Saved entries

* * * * * * *

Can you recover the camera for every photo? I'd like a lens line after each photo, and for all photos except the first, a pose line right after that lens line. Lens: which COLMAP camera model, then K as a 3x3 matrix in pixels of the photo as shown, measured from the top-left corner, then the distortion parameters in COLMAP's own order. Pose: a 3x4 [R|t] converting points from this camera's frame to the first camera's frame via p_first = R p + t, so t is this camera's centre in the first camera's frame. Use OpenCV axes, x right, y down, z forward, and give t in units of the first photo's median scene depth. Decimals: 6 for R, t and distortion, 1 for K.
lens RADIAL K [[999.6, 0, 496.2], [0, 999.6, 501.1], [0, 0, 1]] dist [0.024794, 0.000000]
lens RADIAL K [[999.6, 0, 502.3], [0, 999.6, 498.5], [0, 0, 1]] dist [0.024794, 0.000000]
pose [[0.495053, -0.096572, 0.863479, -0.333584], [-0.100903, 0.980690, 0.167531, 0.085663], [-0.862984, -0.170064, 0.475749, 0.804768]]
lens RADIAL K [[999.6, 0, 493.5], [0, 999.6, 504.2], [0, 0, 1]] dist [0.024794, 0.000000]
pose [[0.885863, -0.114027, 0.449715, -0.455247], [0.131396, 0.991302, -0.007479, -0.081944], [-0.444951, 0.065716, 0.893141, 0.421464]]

* * * * * * *

Instructions to follow:
Exactly as given, set down all of the lines above.

Your response:
Can you recover the camera for every photo? I'd like a lens line after each photo, and for all photos except the first, a pose line right after that lens line. Lens: which COLMAP camera model, then K as a 3x3 matrix in pixels of the photo as shown, measured from the top-left corner, then the distortion parameters in COLMAP's own order. Pose: a 3x4 [R|t] converting points from this camera's frame to the first camera's frame via p_first = R p + t, so t is this camera's centre in the first camera's frame. Use OpenCV axes, x right, y down, z forward, and give t in units of the first photo's median scene depth. Decimals: 6 for R, t and distortion, 1 for K.
lens RADIAL K [[999.6, 0, 496.2], [0, 999.6, 501.1], [0, 0, 1]] dist [0.024794, 0.000000]
lens RADIAL K [[999.6, 0, 502.3], [0, 999.6, 498.5], [0, 0, 1]] dist [0.024794, 0.000000]
pose [[0.495053, -0.096572, 0.863479, -0.333584], [-0.100903, 0.980690, 0.167531, 0.085663], [-0.862984, -0.170064, 0.475749, 0.804768]]
lens RADIAL K [[999.6, 0, 493.5], [0, 999.6, 504.2], [0, 0, 1]] dist [0.024794, 0.000000]
pose [[0.885863, -0.114027, 0.449715, -0.455247], [0.131396, 0.991302, -0.007479, -0.081944], [-0.444951, 0.065716, 0.893141, 0.421464]]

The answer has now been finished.